For some taxpayers it is legitimately impossible to pay the full tax liability owed to the IRS or, if they did so, paying the full liability would create extreme financial hardship. The IRS allows these taxpayers to settle tax debt for less than the full amount owed, but only if an installment agreement or other method would not work. An Offer in Compromise is an agreement between a taxpayer and the Internal Revenue Service that settles the tax liability for less.
In order to be able to apply for an Offer in Compromise, the taxpayer must meet a certain set of requirements. The taxpayer must be current with filing all of their Individual Income Tax Forms (Form 1040), as well as any payments owed to the federal government. Taxpayers who are in an open bankruptcy proceeding unfortunately are not eligible to apply.
You can find step-by-step instructions and submit an Offer in Compromise through the IRS form, Form 656-B. The booklet explains the documents that are needed such as;
- Form 433-A (OIC) for individuals or 433-B (OIC) for businesses and any required documentation that is required on the forms.
- Form 656 (S): Individual and business tax debt must be submitted on a separate Form 656.
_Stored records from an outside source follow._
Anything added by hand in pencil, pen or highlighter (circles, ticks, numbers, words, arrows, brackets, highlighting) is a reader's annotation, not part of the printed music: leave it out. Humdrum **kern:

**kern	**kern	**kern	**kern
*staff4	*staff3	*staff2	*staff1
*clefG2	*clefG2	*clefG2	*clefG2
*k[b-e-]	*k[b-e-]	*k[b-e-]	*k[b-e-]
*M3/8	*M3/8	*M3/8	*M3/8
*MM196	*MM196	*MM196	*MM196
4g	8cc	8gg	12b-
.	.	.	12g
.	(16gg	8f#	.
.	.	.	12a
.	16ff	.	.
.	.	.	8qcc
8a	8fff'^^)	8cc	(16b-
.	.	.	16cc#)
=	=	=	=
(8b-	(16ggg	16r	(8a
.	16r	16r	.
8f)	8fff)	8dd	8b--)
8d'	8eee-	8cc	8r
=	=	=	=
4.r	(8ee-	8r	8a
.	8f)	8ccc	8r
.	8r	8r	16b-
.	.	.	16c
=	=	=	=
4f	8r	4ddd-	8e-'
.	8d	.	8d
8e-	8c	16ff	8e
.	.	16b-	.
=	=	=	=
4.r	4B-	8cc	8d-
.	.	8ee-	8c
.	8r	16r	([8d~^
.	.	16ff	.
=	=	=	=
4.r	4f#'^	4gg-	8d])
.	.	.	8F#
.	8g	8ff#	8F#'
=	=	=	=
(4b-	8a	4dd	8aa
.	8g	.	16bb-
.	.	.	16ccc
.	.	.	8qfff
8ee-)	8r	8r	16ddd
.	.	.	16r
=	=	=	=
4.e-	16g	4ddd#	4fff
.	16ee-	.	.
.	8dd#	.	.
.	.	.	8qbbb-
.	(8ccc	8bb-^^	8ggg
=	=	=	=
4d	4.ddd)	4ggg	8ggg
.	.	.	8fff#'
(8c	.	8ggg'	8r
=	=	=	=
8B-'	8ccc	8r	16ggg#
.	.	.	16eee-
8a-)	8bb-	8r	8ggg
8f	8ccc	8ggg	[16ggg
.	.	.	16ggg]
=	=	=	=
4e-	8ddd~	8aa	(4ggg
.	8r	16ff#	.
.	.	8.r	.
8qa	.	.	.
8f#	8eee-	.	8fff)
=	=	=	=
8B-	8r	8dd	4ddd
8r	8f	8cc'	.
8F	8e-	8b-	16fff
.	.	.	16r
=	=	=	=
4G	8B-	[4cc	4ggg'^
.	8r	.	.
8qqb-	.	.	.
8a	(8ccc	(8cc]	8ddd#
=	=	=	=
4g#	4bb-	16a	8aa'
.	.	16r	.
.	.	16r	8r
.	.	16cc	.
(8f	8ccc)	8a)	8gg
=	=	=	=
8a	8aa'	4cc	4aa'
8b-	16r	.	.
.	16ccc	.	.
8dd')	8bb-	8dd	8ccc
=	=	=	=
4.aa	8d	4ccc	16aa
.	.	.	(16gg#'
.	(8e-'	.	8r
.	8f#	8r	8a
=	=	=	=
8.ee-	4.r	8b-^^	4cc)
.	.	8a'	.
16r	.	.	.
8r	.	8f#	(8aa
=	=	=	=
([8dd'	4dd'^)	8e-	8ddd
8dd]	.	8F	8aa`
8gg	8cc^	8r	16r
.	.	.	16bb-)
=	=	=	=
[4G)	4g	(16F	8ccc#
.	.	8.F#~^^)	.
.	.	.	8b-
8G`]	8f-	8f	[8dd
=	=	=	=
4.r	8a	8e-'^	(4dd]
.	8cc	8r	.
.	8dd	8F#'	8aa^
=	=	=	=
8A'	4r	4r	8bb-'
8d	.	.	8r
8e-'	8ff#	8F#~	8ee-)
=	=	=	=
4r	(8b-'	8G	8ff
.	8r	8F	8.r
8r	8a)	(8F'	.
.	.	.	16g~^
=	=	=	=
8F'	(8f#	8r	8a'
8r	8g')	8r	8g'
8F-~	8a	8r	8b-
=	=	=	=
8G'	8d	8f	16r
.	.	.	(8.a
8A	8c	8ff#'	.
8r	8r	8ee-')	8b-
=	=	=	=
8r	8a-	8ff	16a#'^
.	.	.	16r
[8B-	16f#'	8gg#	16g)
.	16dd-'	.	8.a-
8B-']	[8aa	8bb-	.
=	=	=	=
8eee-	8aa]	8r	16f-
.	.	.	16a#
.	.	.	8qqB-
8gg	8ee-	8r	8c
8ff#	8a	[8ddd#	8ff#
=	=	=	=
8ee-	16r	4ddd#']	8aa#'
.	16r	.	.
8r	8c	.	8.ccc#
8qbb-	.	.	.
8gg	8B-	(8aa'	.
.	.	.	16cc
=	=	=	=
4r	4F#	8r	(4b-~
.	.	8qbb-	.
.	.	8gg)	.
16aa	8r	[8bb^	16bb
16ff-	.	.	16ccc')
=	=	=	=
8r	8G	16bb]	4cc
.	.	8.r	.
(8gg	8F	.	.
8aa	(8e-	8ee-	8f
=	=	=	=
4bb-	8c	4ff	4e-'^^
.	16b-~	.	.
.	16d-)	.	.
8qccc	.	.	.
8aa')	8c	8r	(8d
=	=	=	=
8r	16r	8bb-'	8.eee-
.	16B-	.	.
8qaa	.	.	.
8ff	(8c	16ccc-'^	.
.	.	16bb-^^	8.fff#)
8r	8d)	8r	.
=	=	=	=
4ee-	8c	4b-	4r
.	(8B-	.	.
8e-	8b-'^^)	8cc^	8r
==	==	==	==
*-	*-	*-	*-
- $150 application fee that is non-refundable
- An initial payment that is non-refundable for each Form 656
The IRS offers two options for the initial payment. The lump sum payment is an initial payment of 20% of the total offer of the application. Once the application is accepted, the taxpayer pays off the remaining balance on the offer in five or fewer payments within 24 months after the offer is accepted. The Periodic payment has an initial payment, and then the taxpayer continues to pay the remaining balance monthly and makes six or more monthly installments within 24 months to pay off the debt. If the IRS accepts the offer, you continue your monthly payments until the amount is paid off in full.
There are three grounds that the IRS may accept an Offer in Compromise for; doubt as to collectability, doubt as to liability, and exceptional circumstances. Doubt as to collectability means that there is a reasonable doubt existing that the taxpayer will never be able to pay the full amount of the liability owned within the collection period. Doubt as to liability is when a legitimate doubt exists that the assessed tax liability is correct. This can happen if a tax examiner made a mistake or the taxpayer has new evidence to offer. The third ground that the IRS may accept an Offer in Compromise is when, even though there is no doubt that the tax amount owed is correct and there is potential to collect on the full amount of taxes owed, but there is an exceptional circumstance. In this situation, the taxpayer must demonstrative that the collection of the tax would create an economic hardship that is unjust and inequitable.
The IRS generally accepts an Offer in Compromise when the evidence submitted shows that the government will be unlikely to collect the liability in full, and the amount in the offer equals the amount that the IRS believes they can collect from taxpayer equity and disposable monthly income. The IRS is not bound to the amount offer or the terms that are proposed by the taxpayer when they make an offer to settle taxes. IRS Investigators may negotiate a different offer amount in different terms. This is where an experienced Tax Attorney who understands how the IRS works is an asset to taxpayers. This is a complex negotiation, because the IRS knows the Tax Code and often taxpayers are often inexperienced. Working with a New York State Tax Attorney allows the taxpayer to have someone help them who is experienced and understanding of the Offer in Compromise Program.
If your offer is accepted, you must meet requirements, and continue making payments. The taxpayer must file all required tax returns, any refunds due within the calendar year are applied to the tax debt, Federal tax liens stay in place until the offer terms are paid off, and the taxpayer should understand that some information is available for review by the public. The IRS also expects that the taxpayer will no longer be delinquent and will comply with all tax laws. If the taxpayer does not follow the terms of the Offer in Compromise, the IRS can determine that the Offer in Compromise is in default. When in default, the offer is no longer in effect and the IRS can then collect the amount originally owed, as well as interest and penalties.
If an offer is rejected by the IRS, the taxpayer is notified by mail. The letter will explain why the IRS rejected the offer, and you may appeal the rejection within 30 days using a Request for Appeal of Offer. Having an experienced Tax Attorney can help you understand the process of the Offer in Compromises program and help resolve your tax liabilities.